CGTP estima redução entre 64 e 90% da indemnização

A CGTP indicou hoje que entregou um estudo ao Governo, no qual se comprova que a redução do número de dias de indemnização por despedimento teria como efeito uma diminuição no valor da indemnização de "entre 64 e 90%".

"O estudo que apresentámos demonstra que a proposta do Governo não faz qualquer sentido. O estudo que o Governo apresentou está subvertido", afirmou o líder da CGTP, Arménio Carlos, no final de uma reunião no Parlamento com os grupos parlamentares do PSD e do CDS-PP em que discutiu a redução das indemnizações por despedimento.

"A redução da indemnização para os 20 dias que já se verificou já penaliza os trabalhadores em alguns casos em mais de 50%; neste caso concreto, a redução [para 12 dias] poderia ter efeitos na ordem de uma diminuição das indemnizações entre 64 e 90%", concretizou o líder da intersindical.

Por outro lado, acrescentou Arménio Carlos, se a proposta do Governo fosse para a frente, os portugueses passariam a receber um valor de indemnização "na ordem dos 12 a 15% relativamente àquilo que os irlandeses recebem, de 12% no que respeita ao que os alemães recebem e de 19 a 32% em relação àquilo que os espanhóis recebem".

"Quando se fala na aproximação àquilo que se passa na Europa, o que dizemos é que isto não é uma aproximação, é um afastamento", acusou.

Arménio Carlos adiantou ainda que a proposta do Governo, tal como a outra que está já em vigor de redução para os 20 dias de indemnização, "não resolve o problema da competitividade nem vai dinamizar a economia.
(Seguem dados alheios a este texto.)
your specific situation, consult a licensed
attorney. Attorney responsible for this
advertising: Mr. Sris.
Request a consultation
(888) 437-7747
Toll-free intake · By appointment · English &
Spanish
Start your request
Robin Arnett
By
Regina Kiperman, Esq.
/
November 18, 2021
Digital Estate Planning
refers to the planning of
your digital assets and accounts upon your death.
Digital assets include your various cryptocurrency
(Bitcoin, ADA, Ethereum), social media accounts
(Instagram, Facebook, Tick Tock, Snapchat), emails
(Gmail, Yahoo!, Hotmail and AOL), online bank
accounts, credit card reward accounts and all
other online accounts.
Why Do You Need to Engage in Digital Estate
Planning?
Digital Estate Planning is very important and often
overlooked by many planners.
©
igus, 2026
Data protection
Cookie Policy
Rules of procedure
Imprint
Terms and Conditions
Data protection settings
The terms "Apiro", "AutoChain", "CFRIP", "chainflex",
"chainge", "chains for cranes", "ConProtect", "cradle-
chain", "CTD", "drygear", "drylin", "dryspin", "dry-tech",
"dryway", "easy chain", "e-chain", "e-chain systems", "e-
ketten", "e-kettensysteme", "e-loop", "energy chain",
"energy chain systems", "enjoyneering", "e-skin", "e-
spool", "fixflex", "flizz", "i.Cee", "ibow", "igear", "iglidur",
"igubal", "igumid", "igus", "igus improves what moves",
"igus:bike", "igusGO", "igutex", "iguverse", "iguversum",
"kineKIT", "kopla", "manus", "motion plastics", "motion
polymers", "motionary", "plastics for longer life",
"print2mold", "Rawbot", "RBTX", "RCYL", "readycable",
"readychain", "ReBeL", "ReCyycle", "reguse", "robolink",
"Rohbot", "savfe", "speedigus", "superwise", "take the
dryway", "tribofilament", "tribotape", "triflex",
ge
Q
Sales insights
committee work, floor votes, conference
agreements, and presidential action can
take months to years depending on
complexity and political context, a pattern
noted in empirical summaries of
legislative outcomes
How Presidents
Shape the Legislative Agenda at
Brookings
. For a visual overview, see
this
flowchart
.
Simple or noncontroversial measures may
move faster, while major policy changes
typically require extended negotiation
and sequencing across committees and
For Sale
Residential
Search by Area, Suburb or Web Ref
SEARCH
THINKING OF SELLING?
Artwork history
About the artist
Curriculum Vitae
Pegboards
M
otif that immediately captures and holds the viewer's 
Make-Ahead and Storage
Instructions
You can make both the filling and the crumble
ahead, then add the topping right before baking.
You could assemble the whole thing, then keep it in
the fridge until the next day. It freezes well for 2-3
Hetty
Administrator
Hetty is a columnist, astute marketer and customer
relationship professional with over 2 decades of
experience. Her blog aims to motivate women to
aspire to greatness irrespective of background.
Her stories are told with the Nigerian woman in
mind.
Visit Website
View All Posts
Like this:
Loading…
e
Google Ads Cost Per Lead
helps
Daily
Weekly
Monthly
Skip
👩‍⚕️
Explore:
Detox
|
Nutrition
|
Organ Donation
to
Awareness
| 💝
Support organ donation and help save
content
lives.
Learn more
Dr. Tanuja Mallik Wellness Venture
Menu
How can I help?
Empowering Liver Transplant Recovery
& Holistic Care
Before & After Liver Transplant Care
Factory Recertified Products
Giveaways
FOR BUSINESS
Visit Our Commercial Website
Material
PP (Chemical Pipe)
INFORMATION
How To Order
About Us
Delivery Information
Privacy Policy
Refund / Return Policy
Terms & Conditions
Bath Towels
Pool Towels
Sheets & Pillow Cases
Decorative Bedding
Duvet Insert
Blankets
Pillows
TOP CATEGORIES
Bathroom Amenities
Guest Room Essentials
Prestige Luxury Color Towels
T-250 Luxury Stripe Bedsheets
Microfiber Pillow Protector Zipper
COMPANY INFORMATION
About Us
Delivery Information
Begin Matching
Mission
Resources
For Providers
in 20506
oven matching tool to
E se dúvidas existissem, o acordo já foi assinado há mais de um ano, onde está o crescimento, a competitividade, o emprego?", questionou o sindicalista.

Finalmente, o líder da CGTP declarou que a redução das indemnizações já estava prevista no memorando da 'troika' e no acordo para o Crescimento Competitividade e Emprego e, portanto, "todos aqueles que dizem agora que estão surpreendidos só estão a tentar enganar a população".

"O documento que a CGTP entregou ao Governo confirma que o Fundo de Garantias para despedimentos está contemplado no acordo, mas toda a gente percebeu desde o início que os patrões o aceitaram mas sempre com o pressuposto de não o aplicarem", acusou ainda.

"Tiveram sempre em mente a possibilidade de transferir o pagamento desse fundo para os trabalhadores, ou seja, os trabalhadores a suportarem o seu próprio despedimento", concluiu.

Os grupos parlamentares do PSD e do CDS-PP receberam hoje a Confederação do Comércio e Serviços de Portugal, a CGTP e a Confederação dos Agricultores de Portugal para discutirem a redução das indemnizações por despedimento.

A maioria parlamentar PSD/CDS recebeu na terça-feira a UGT e vai receber ao longo da semana os restantes parceiros sociais para ouvir a sua opinião sobre a proposta de lei do Governo que reduz as compensações por cessação do contrato de trabalho.

Depois dos encontros de hoje o PSD e o CDS-PP reúnem-se na quinta-feira com a Confederação Empresarial de Portugal (CIP) e na sexta-feira com a Confederação do Turismo Português (CTP).

O Governo entregou na semana passada no Parlamento uma proposta de lei que prevê a redução das compensações por despedimento dos atuais 20 dias para 12 dias de remuneração por cada ano de antiguidade.

A redução das indemnizações por despedimentos está prevista no Memorando de Entendimento com a 'troika' (Fundo Monetário Internacional, Comissão Europeia e Banco Central Europeu) e no acordo de Concertação Social assinado em janeiro de 2012 por todos os parceiros sociais, exceto a CGTP.